→ WHAT YOU HAVE TO DO:
Skip the images. Copy the records exactly as written.

→ ENTRIES PROVIDED:
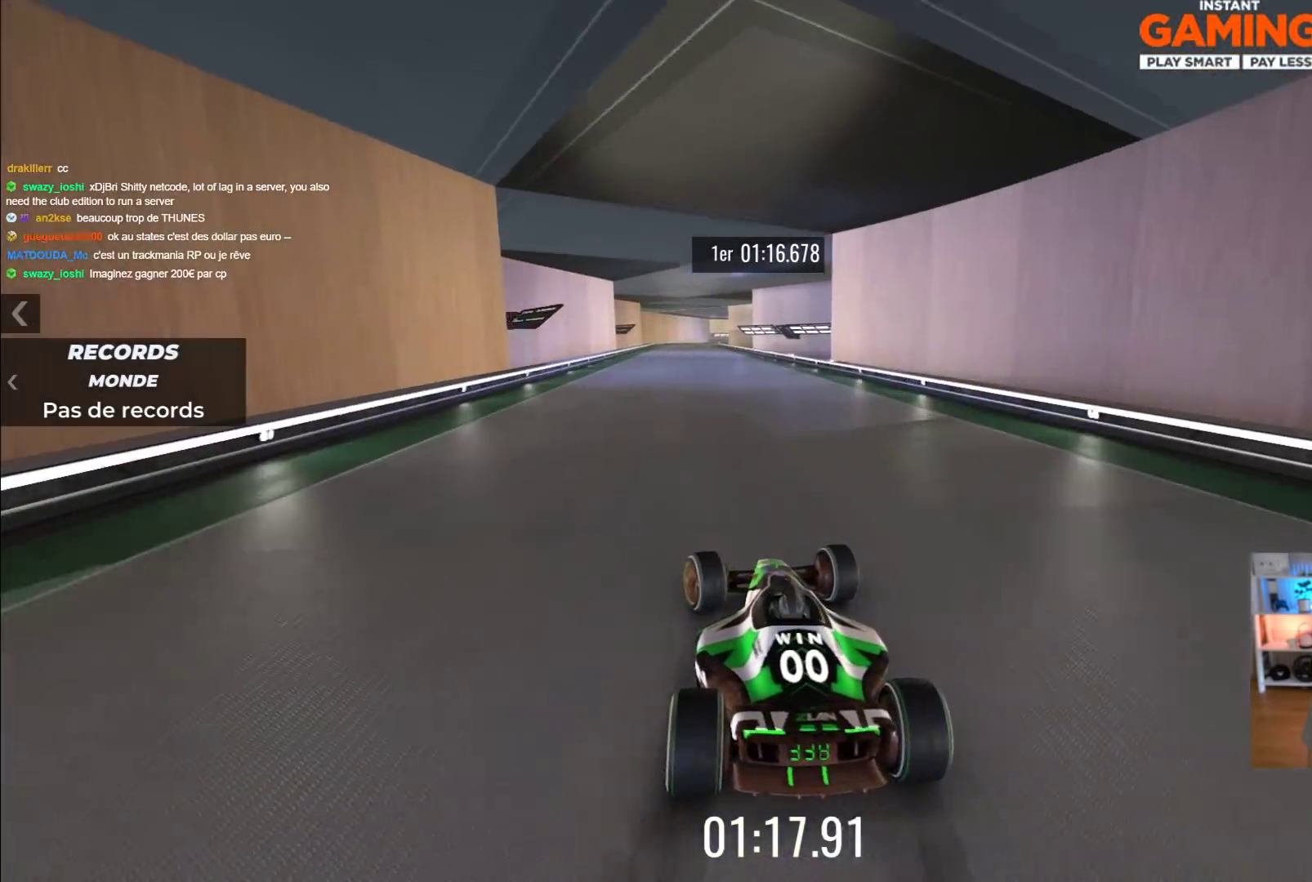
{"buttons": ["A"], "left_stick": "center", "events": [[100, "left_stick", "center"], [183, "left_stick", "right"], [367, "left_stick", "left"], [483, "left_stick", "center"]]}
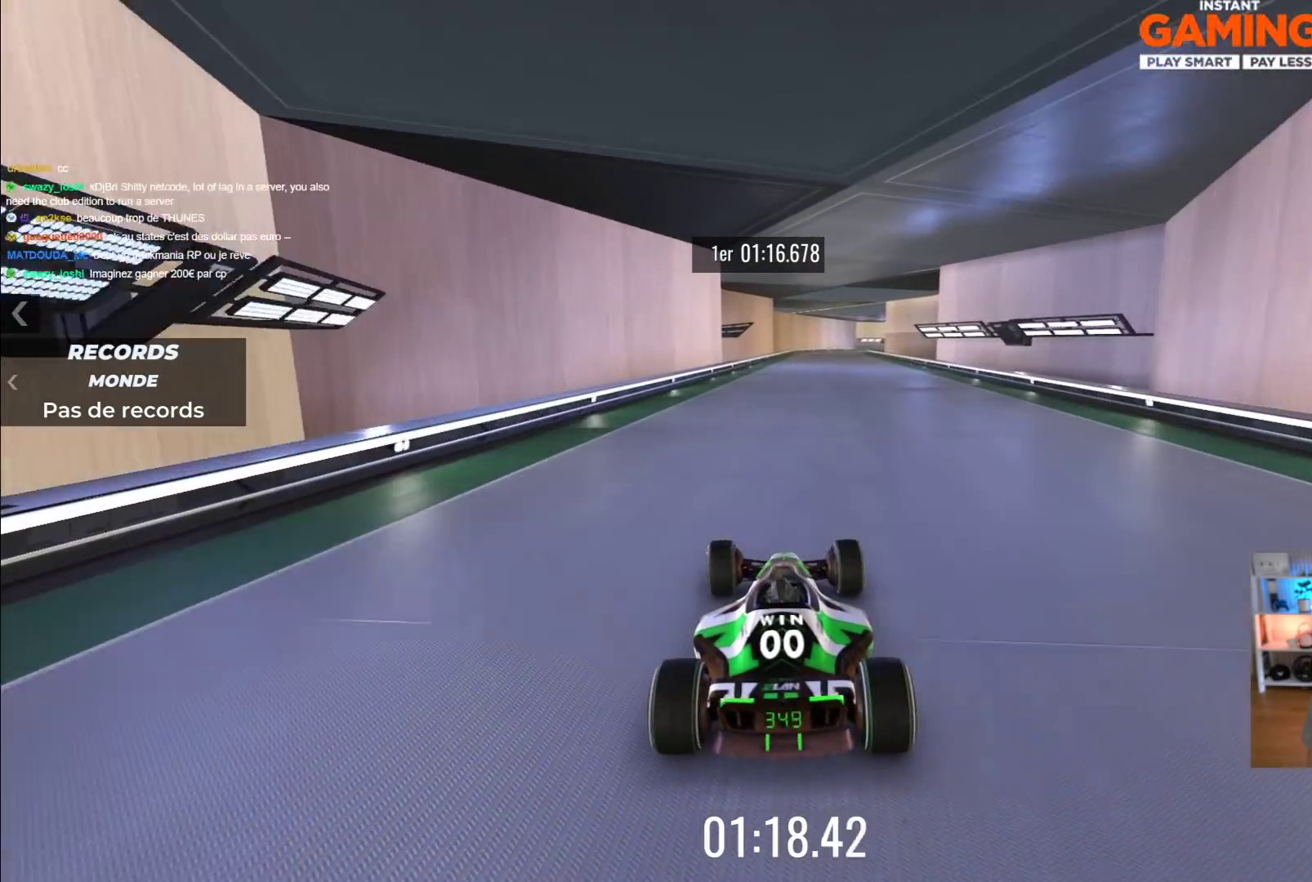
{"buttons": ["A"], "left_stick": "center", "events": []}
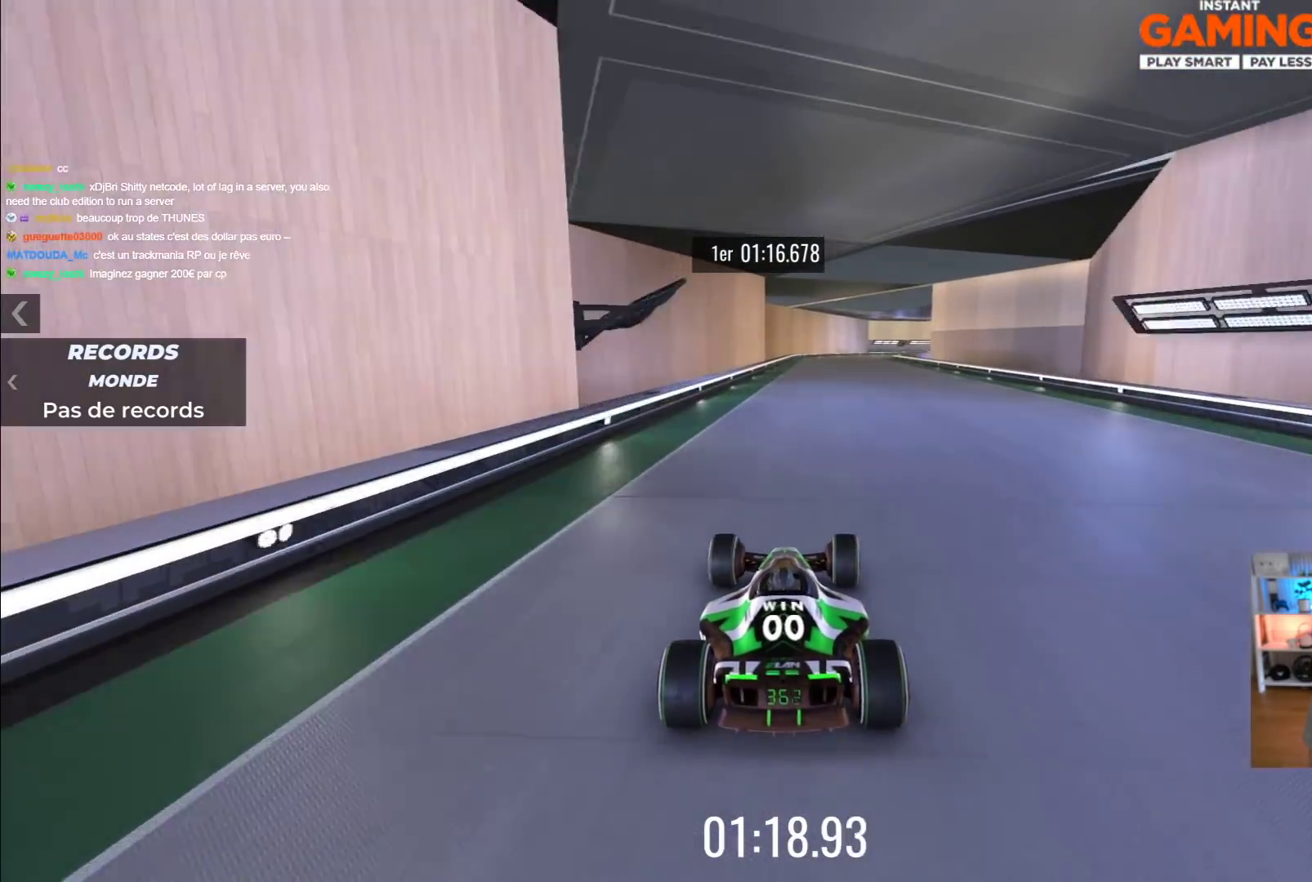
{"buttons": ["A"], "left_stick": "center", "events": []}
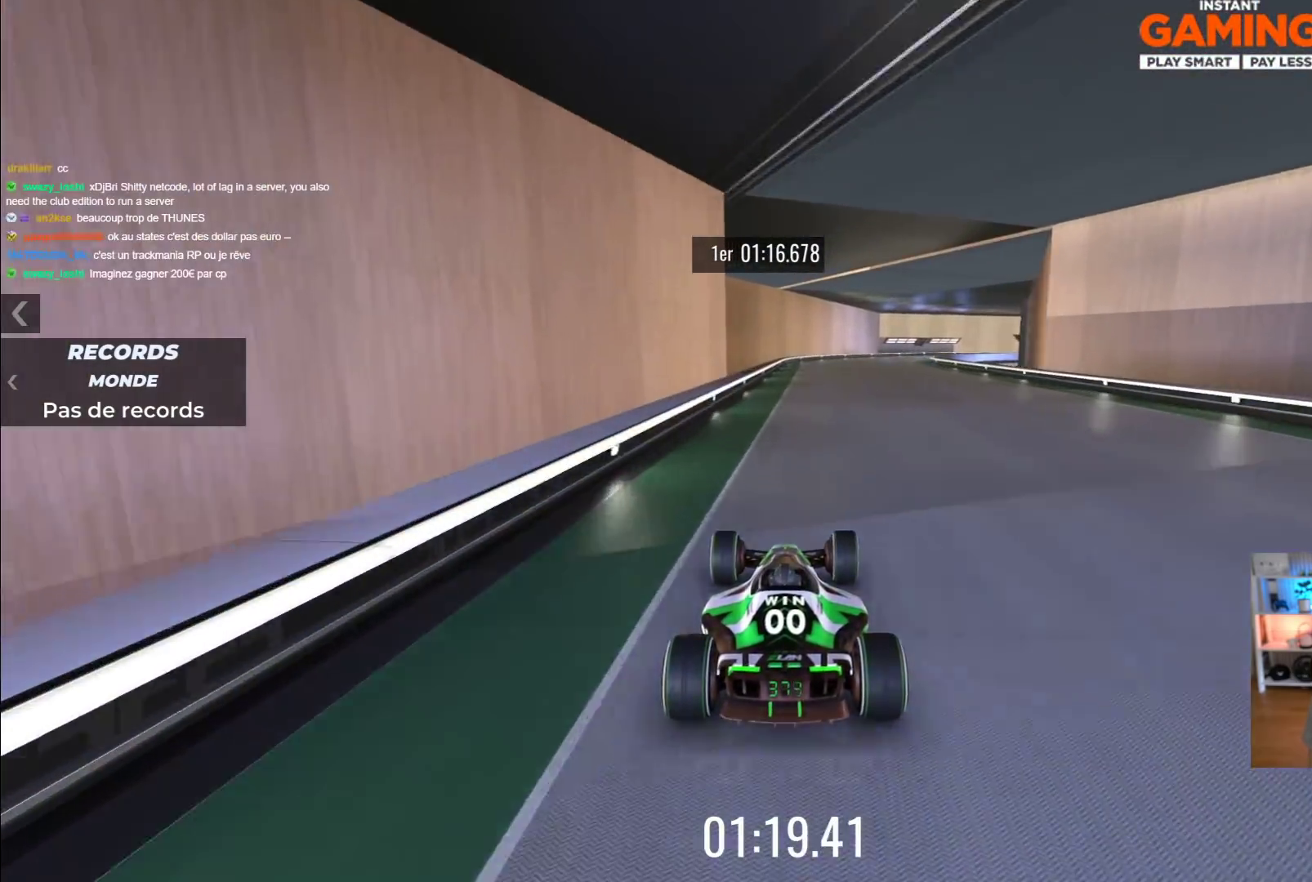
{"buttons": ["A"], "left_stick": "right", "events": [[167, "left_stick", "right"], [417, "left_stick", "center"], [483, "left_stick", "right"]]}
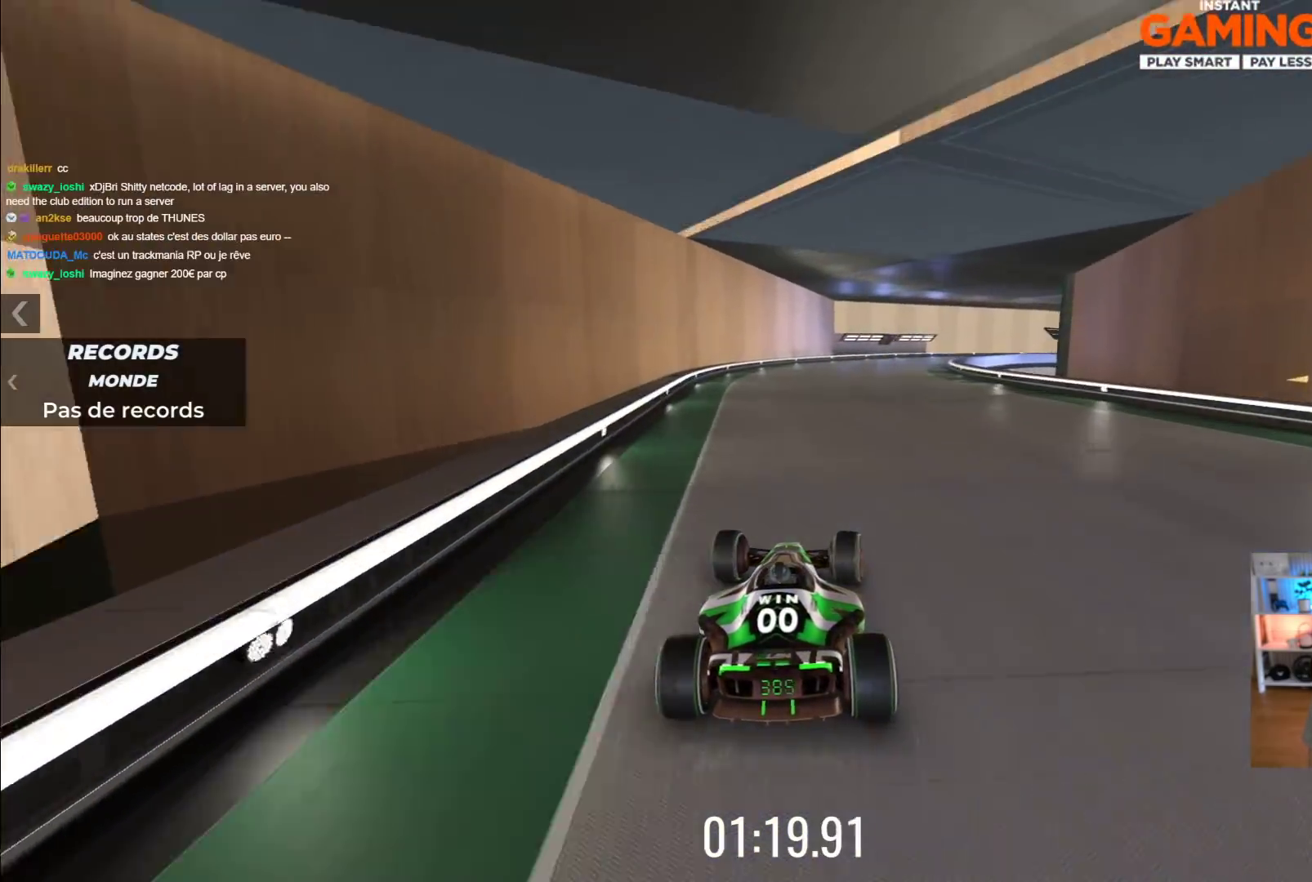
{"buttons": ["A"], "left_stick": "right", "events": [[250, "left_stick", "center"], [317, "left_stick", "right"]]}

→ ANSWER SPACE:
{"buttons": ["A"], "left_stick": "center", "events": [[100, "left_stick", "center"], [183, "left_stick", "right"], [367, "left_stick", "left"], [483, "left_stick", "center"]]}
{"buttons": ["A"], "left_stick": "center", "events": []}
{"buttons": ["A"], "left_stick": "center", "events": []}
{"buttons": ["A"], "left_stick": "right", "events": [[167, "left_stick", "right"], [417, "left_stick", "center"], [483, "left_stick", "right"]]}
{"buttons": ["A"], "left_stick": "right", "events": [[250, "left_stick", "center"], [317, "left_stick", "right"]]}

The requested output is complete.